Well, as all things come to an end, so did our time in Bengal. The spring was giving way to the summer, the temperature was rising and the bugs were getting bigger and bigger and BIGGER. But one last adventure awaited. Baidyanath Das came by one sizzling afternoon and ordered us to pack a lunch and follow him. A dusty hike in the sun and a seemingly endless bumpy bus ride took us to yet another small and funky little village Baul celebration. We watched and drank in the music and then were invited/ordered on to the stage to sing. OH NO!!!!!!! However, there was no way for us to refuse, so Ganga Dhar and I proceeded to climb up and just do our best, trying to move past our inhibitions and let the passions of our hearts take flight. Thankfully we have no recordings of that moment, but, as was so often the case in India, we were met with such kindness and appreciation by the rustic audience of villagers and Bauls. They simply loved us SO much. The very next thing we knew, standing next to us on stage was Purna Das Baul, one of the elders and certainly the most world-renowned of their community. Indeed, it was Purna Das himself who had made that strange appearance on Bob Dylan’s album cover years before! With a flourish and a bow and perhaps a soft chuckle, this great Baul ambassador of bliss proceeded to pronounce Ganga Dhar and I “The First International Bauls!” I barely noticed the scattered applause as my heart went into wild celebration. Was this a dream? A culmination/continuation of past lives? To this day I don’t really know why this happened, but I do know that it was a life changing moment, a moment that is still living and breathing within me.

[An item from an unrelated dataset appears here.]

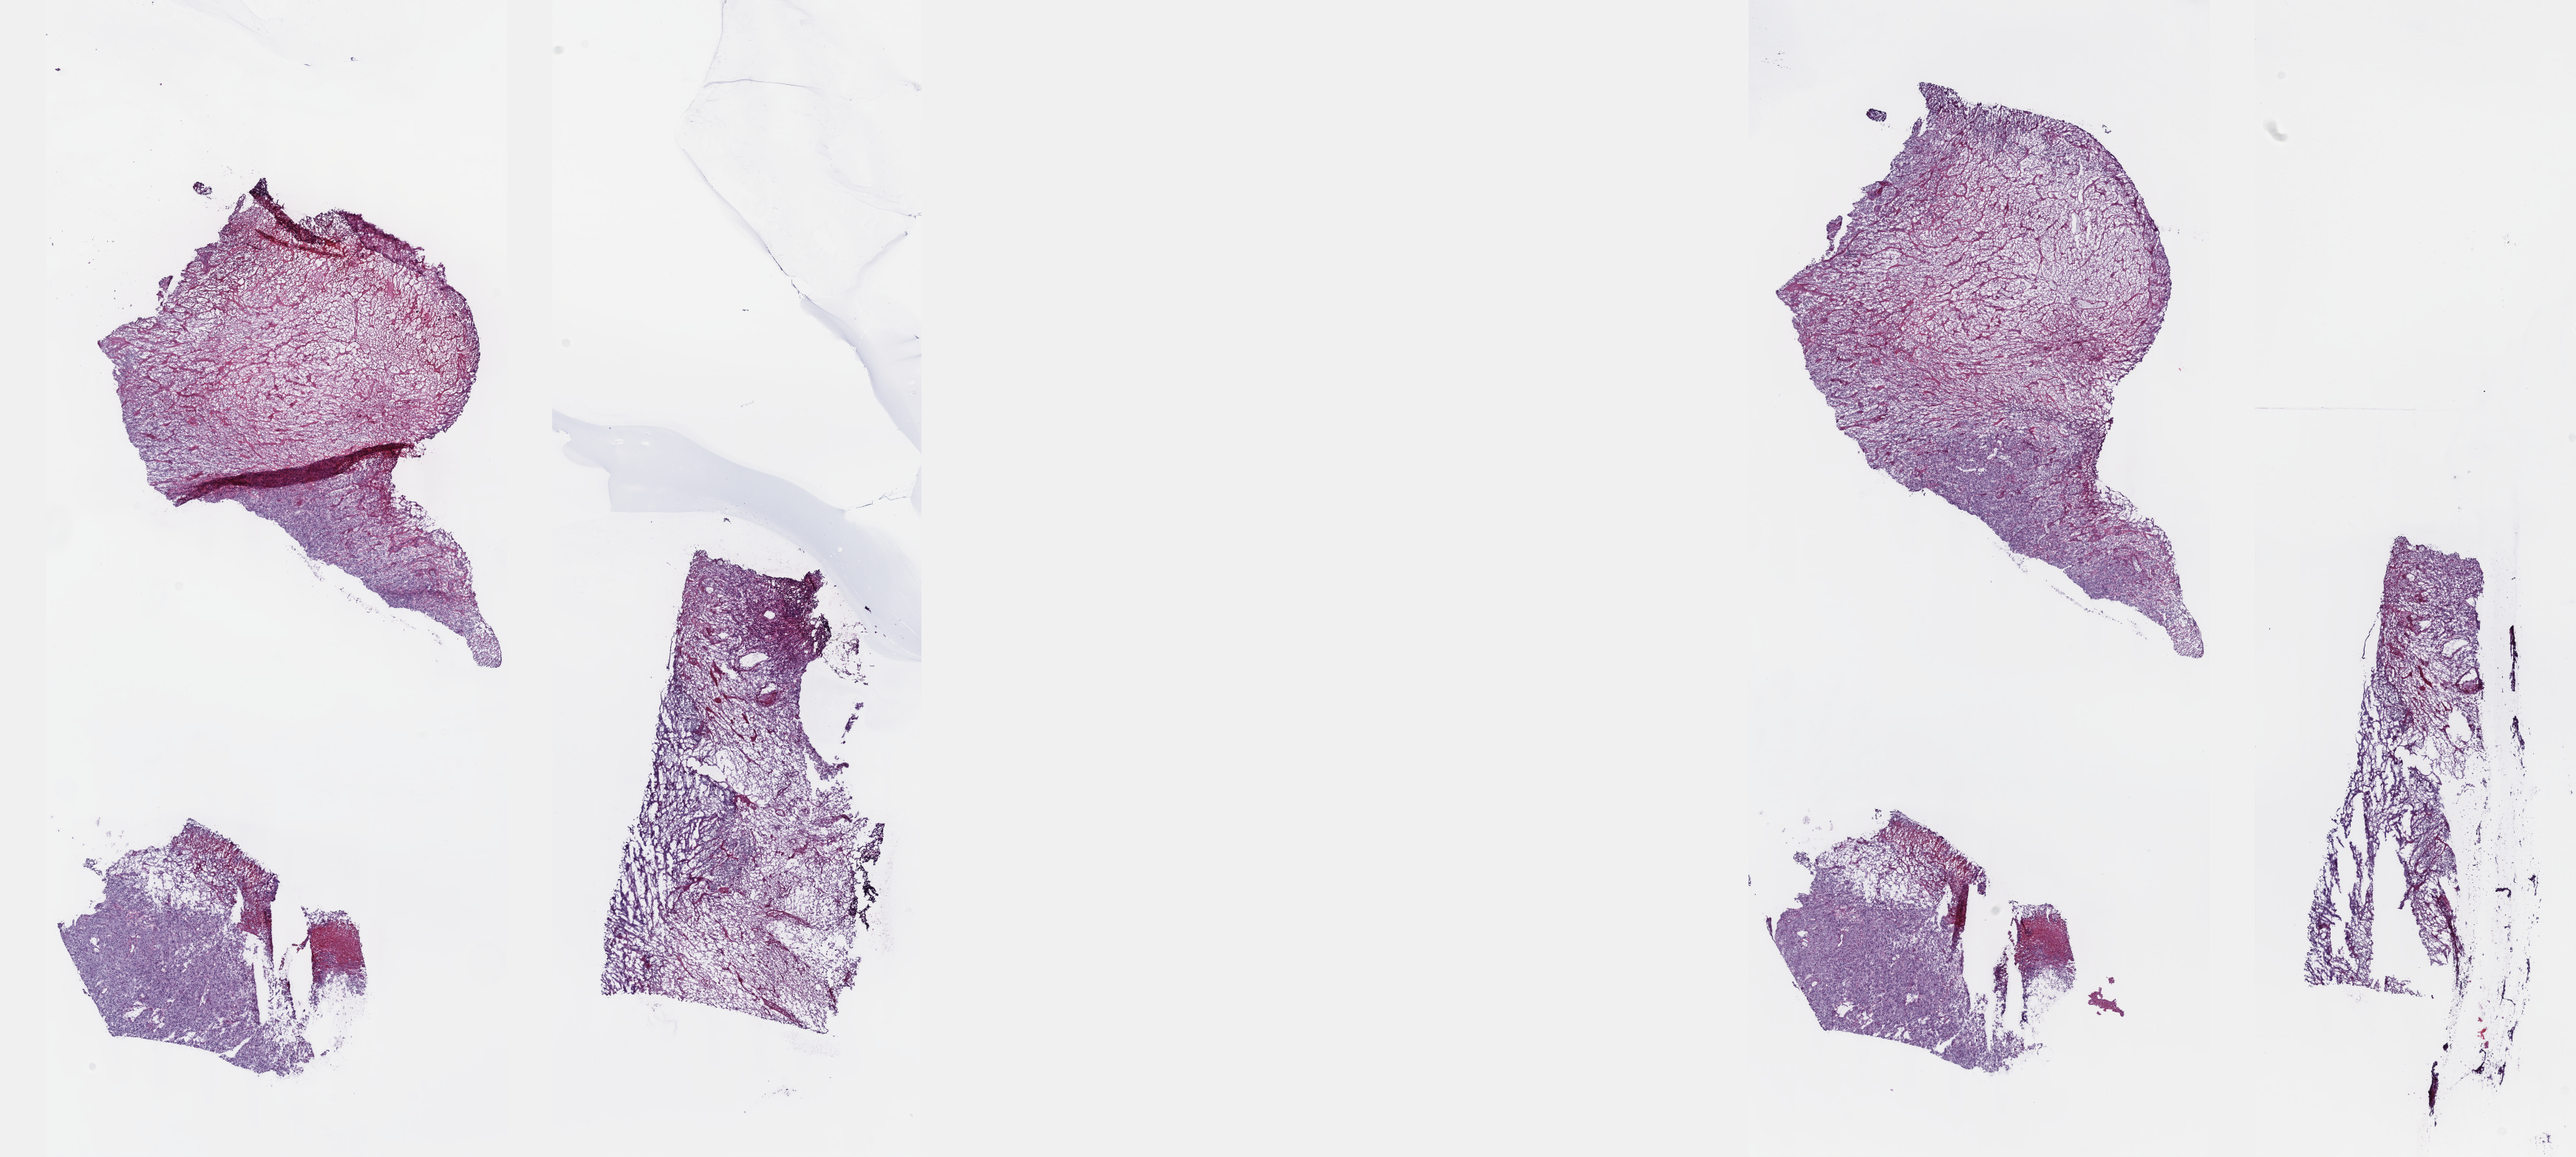
H&E-stained whole-slide image, whole scanned area (about 28.2 x 12.7 mm) shown as a low-resolution overview, frozen section from the top of the tissue portion, retroperitoneum and peritoneum, primary tumour sample. Female patient; age at initial diagnosis 70 years. Pathologist review of this section (percent, as recorded): tumour cells 100%, tumour nuclei 80%.
Diagnosis: Leiomyosarcoma, NOS (retroperitoneum).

That was certainly many ages ago, but I continue to absorb and digest the musical lessons I learned at that time in my life. I’m still practicing the instruments, melodies and rhythms. For a long period of time the ‘dotar,’ a miniature Sarode and a staple instrument of the Bauls, became a sort of trademark for my music. And the spiritual lessons, the devotional aspiration/inspiration, the passion to break down the prison walls of our souls through song, are forever deeply imbedded into my molecules. “Jay Guru! Jay Guru!”

A brief footnote:

Although I never heard this from the Bauls themselves while I was in India, many say that the original Bauls were none other than Shri Caitanya Mahaprabhu and his great companion Prabhu Nityananda, who wandered across North India singing the praises of Radharani and Her beloved Lord Krishna, initiating the entire universe into the mysteries of Bhakti and the glories of singing the holy names. It is believed that Caitanya Mahaprabhu was an avatar or incarnation not just of Krishna, but of Radha AND Krishna together, in their eternal dance of love.